16 junho 2010

 

Equidade

Fala-se de equidade a propósito dos sacrifícios exigidos pela crise. Finalmente, de todos vão ser exigidos esforços para a debelar. Ricos e pobres, todos participam com o seu quinhão de sacrifício. As medidas tocam a todos, é o que se diz. É o que dizem os responsáveis. No entanto, há uma grande porção de portugueses (talvez a maior fatia) que tem de cortar em bens essenciais: despesas de saúde; despesas de alimentação, ensino, educação. A saúde desses portugueses vai tornar-se mais débil; a sua alimentação vai ficar abaixo das carências mínimas; os estudos vão ter de ficar pelo caminho e a educação vai ser um encargo difícil de suportar.
Outros portugueses vão sofrer diminuições nos seus orçamentos e vão ter de cortar em despesas, mas que não atingem bens essenciais. Quando muito, vão ter que fazer outras opções, porventura menos ambiciosas, mas, ainda assim, satisfatórias. Outros ainda vão também contribuir com a sua quota-parte, mas não precisarão de fazer cortes em quaisquer bens essenciais, nem de fazer outras opções de vida, nem sequer – pasme-se! – de sacrificar os seus gastos em bens supérfluos e de luxo.
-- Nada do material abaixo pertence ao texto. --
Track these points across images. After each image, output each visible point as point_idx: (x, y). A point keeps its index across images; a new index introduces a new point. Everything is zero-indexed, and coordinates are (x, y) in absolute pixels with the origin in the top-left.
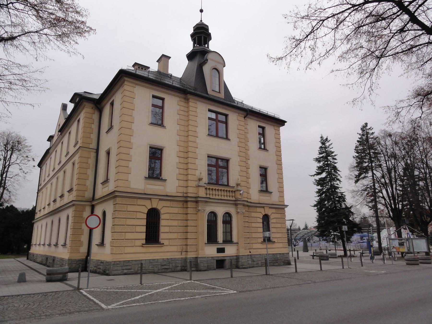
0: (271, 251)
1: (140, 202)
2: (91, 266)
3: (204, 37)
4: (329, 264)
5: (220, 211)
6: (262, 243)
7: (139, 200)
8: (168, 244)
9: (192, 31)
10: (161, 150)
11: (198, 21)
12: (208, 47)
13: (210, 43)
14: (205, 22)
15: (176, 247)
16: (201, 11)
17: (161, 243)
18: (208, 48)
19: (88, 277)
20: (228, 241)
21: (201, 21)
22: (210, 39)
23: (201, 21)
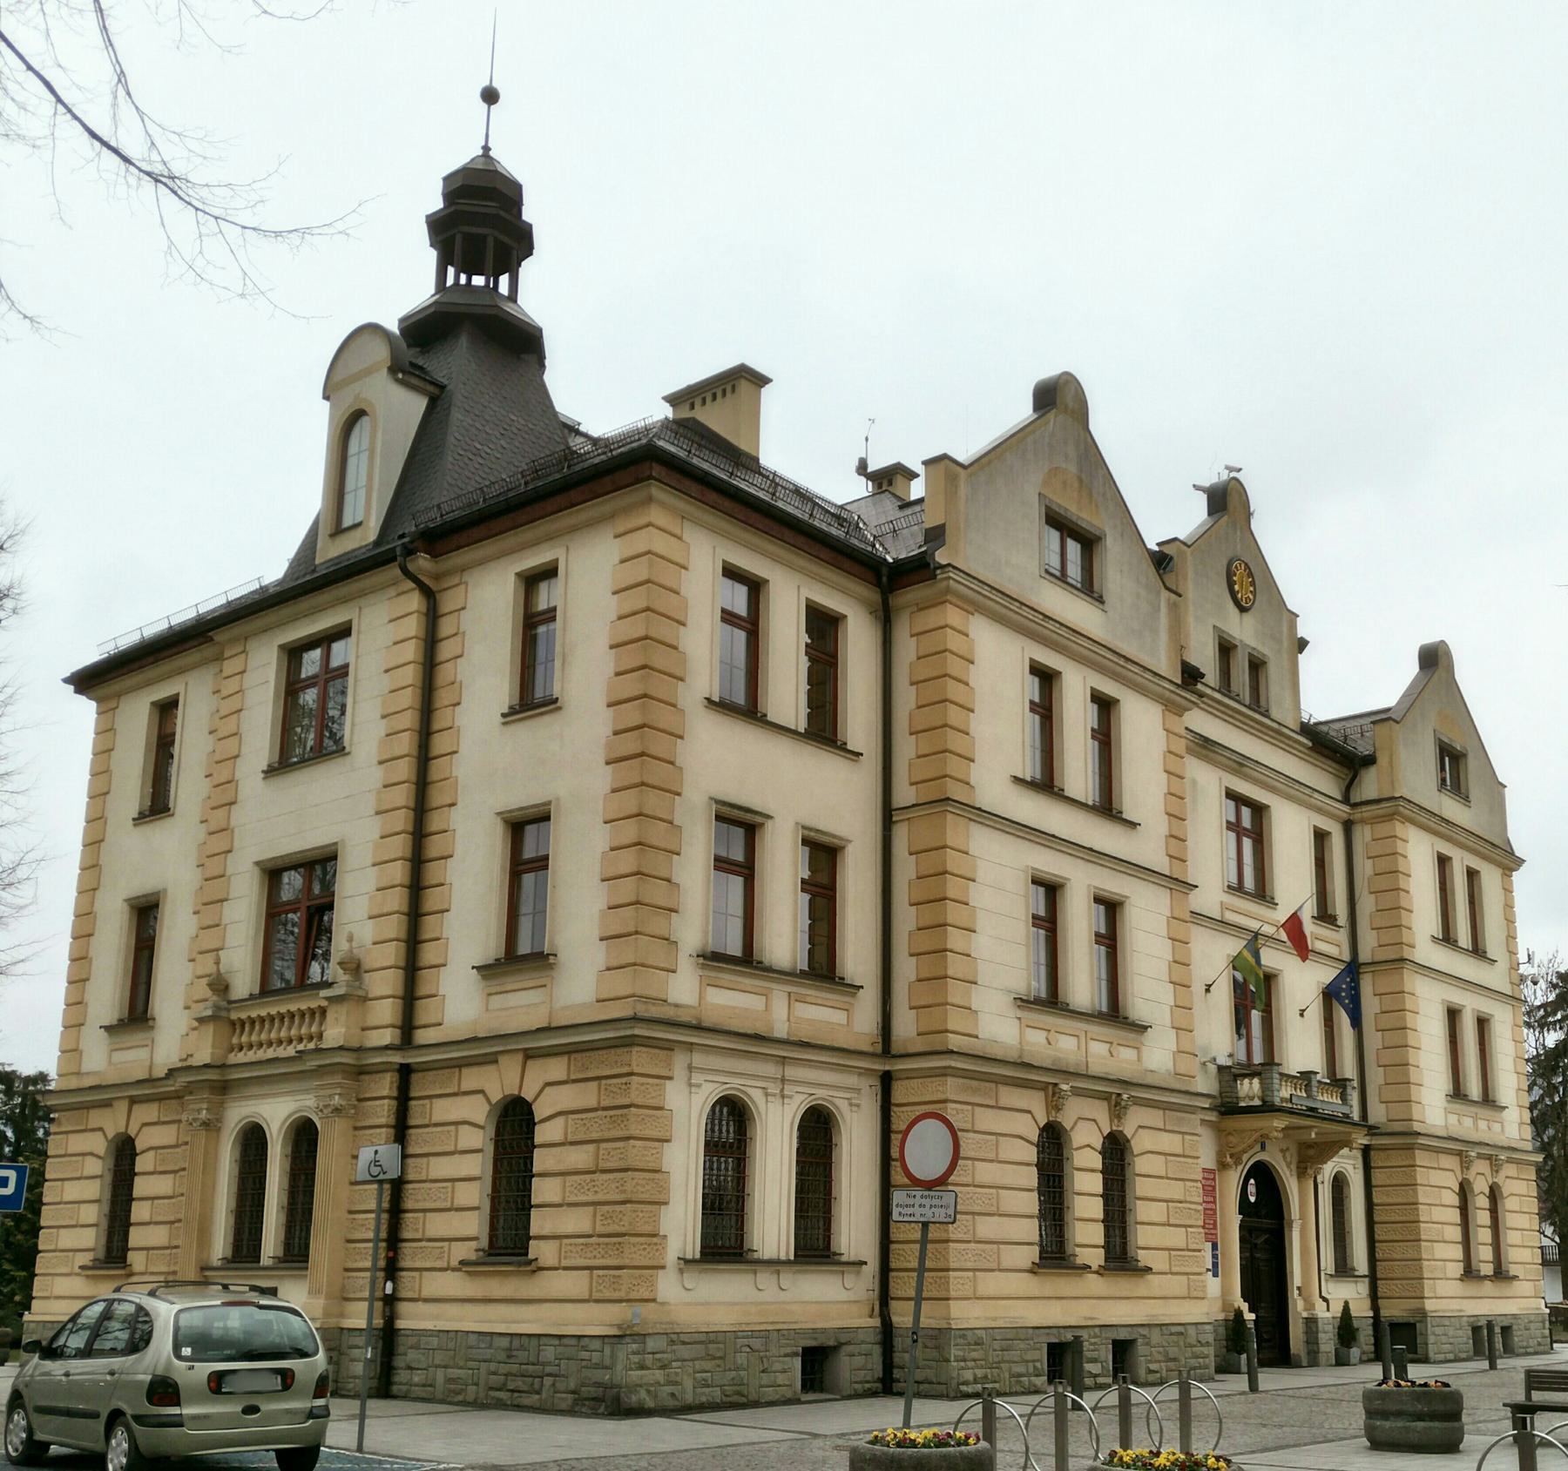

Estes portugueses constituem uma minoria escassa, mas, no conjunto, terão, provavelmente, os principais meios de fortuna.
Isto é a tal equidade na repartição dos sacrifícios que a crise exige – uma crise que não veio do ar, nem do céu, nem foi gerada por qualquer força obscura, mas proveio de políticas concretas, de concretas escolhas económicas e da opção por determinados valores e interesses, de que se mantiveram arredados os que verdadeiramente suportam as consequências (a não ser, provavelmente. pela vaga participação em eleições periódicas) e de que auferiram os principais benefícios aqueles que para ela contribuíram e agora pouco ou nada sentem os catastróficos efeitos.
Os responsáveis da UE claro que aprovam e aplaudem as medidas que, assim, atingem os sacrificados de sempre e, mais do que isso: vão avisando que é preciso medidas mais duras em 2011. As receitas já se sabe quais são: desemprego, diminuição dos salários, quebra das prestações sociais, maior precarização das relações laborais, ou seja, aquilo que eufemísticamente se chama “flexibilização do mercado de trabalho” e que tem vindo, de degrau em degrau, a anular todos os direitos fundamentais nessa área, com a orquestração de um coro de cinismo que todos os dias trauteia o estribilho do passadismo dos “direitos adquiridos”.
Essa é a exemplar equidade na distribuição dos sacrifícios por todos. sem excepção.